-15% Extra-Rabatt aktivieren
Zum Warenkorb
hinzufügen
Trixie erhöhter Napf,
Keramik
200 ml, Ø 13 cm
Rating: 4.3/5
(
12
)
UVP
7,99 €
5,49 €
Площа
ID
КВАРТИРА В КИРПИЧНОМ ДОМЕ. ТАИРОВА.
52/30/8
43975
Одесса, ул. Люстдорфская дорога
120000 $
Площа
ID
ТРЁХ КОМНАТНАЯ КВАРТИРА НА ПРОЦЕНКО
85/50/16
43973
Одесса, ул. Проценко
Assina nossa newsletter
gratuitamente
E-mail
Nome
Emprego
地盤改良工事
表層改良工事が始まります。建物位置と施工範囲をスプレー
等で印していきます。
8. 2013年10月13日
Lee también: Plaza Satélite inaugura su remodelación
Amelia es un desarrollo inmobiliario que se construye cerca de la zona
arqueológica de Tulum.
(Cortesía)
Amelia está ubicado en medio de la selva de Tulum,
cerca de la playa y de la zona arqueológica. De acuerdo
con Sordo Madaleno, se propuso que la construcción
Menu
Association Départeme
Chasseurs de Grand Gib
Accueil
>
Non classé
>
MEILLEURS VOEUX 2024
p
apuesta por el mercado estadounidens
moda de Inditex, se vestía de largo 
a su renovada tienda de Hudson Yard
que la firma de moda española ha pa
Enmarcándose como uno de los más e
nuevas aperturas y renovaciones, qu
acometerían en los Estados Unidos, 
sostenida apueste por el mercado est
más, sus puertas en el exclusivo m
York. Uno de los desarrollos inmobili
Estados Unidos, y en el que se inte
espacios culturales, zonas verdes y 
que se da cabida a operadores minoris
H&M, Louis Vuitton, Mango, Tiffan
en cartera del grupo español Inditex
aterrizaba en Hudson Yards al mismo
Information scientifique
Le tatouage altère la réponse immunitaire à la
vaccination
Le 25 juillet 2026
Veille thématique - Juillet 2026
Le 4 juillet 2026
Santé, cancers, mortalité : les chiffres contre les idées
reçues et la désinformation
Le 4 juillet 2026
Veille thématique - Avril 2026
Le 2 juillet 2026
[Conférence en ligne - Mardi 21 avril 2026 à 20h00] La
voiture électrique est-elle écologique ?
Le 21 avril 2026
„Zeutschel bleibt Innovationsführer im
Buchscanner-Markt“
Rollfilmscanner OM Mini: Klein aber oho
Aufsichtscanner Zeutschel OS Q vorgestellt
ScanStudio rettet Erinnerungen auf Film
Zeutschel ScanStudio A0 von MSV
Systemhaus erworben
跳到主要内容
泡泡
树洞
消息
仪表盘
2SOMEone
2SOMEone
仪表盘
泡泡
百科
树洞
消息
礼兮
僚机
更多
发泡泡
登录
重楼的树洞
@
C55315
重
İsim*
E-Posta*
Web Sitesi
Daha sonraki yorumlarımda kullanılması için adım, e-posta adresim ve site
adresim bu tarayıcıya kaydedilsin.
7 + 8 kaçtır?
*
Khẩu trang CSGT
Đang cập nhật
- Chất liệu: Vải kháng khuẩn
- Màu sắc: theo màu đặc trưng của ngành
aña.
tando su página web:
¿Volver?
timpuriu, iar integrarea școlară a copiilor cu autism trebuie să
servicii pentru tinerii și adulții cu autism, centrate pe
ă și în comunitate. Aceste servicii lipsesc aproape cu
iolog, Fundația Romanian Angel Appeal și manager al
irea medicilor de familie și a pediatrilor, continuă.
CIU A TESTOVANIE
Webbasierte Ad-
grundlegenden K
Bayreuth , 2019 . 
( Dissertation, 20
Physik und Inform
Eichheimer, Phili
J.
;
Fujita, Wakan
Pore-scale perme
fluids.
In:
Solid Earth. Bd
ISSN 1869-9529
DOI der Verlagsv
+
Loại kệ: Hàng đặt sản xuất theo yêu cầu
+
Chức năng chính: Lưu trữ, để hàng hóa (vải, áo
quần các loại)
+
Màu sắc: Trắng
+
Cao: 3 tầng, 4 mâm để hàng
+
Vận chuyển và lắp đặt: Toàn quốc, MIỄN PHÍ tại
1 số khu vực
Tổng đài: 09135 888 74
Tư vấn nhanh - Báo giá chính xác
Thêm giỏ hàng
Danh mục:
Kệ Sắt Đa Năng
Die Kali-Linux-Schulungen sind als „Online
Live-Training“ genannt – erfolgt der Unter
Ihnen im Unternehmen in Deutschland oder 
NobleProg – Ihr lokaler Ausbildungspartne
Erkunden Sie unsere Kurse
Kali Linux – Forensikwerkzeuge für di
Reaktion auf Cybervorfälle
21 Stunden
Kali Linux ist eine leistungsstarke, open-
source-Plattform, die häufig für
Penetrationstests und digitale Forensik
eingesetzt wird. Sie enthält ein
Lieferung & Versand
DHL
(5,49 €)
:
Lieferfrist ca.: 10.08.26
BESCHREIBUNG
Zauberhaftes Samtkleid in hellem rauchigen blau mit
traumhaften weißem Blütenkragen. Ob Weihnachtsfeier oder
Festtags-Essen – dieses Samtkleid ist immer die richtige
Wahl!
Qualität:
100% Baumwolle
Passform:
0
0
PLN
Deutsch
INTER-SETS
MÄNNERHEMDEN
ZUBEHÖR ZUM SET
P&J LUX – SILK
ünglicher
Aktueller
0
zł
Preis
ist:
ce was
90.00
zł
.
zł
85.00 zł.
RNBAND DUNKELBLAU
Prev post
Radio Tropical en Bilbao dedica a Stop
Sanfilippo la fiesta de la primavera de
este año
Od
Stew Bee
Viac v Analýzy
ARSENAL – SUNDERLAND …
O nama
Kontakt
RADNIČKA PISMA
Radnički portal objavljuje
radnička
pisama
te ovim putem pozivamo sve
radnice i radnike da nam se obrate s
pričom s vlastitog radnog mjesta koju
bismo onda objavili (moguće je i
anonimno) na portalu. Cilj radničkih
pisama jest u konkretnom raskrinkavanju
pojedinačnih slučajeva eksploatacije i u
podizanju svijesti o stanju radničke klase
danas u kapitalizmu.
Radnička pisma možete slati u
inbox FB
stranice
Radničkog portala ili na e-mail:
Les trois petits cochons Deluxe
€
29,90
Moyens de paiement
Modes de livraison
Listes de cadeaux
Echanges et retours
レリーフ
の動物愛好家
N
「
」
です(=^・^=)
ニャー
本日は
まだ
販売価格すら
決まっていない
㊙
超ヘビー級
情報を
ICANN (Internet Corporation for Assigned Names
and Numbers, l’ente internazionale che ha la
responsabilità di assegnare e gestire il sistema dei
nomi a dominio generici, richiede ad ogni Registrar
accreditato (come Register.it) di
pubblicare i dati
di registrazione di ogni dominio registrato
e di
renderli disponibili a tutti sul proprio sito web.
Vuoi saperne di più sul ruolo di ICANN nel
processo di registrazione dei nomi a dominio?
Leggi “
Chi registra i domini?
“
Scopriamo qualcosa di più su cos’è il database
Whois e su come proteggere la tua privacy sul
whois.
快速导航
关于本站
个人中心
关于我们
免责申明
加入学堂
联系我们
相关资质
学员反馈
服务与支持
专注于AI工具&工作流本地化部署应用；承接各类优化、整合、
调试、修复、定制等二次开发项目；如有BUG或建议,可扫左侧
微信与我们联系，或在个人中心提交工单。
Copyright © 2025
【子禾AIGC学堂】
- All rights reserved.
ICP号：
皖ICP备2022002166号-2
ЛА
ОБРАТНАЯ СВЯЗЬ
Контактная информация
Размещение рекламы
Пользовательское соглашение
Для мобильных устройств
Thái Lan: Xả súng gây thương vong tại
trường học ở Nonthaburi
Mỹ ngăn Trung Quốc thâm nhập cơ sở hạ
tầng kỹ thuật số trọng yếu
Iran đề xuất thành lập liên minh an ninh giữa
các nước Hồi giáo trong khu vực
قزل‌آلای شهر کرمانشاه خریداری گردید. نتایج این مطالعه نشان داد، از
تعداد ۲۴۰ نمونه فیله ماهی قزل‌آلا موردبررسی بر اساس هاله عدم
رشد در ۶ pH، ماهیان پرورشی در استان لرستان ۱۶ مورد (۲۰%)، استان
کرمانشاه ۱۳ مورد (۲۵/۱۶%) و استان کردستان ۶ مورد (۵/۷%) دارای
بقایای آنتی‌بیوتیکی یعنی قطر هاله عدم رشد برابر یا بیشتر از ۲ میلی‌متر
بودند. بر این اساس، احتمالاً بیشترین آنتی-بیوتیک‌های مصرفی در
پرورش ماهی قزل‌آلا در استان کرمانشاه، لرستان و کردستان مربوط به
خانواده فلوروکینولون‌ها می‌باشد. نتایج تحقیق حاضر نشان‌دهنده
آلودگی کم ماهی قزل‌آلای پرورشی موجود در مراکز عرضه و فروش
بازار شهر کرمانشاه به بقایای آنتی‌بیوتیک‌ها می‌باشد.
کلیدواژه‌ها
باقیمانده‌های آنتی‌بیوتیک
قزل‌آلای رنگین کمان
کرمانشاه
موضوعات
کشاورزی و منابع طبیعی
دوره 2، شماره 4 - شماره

▸ TASK BRIEF: Change "Keramik" to "Porzellan" in the rows, starting at the first one and ending at the line that contains "ТРЁХ КОМНАТНАЯ КВАРТИРА НА ПРОЦЕНКО", and give only those lines, with everything else left as it is.

▸ ANSWER SECTION:
-15% Extra-Rabatt aktivieren
Zum Warenkorb
hinzufügen
Trixie erhöhter Napf,
Porzellan
200 ml, Ø 13 cm
Rating: 4.3/5
(
12
)
UVP
7,99 €
5,49 €
Площа
ID
КВАРТИРА В КИРПИЧНОМ ДОМЕ. ТАИРОВА.
52/30/8
43975
Одесса, ул. Люстдорфская дорога
120000 $
Площа
ID
ТРЁХ КОМНАТНАЯ КВАРТИРА НА ПРОЦЕНКО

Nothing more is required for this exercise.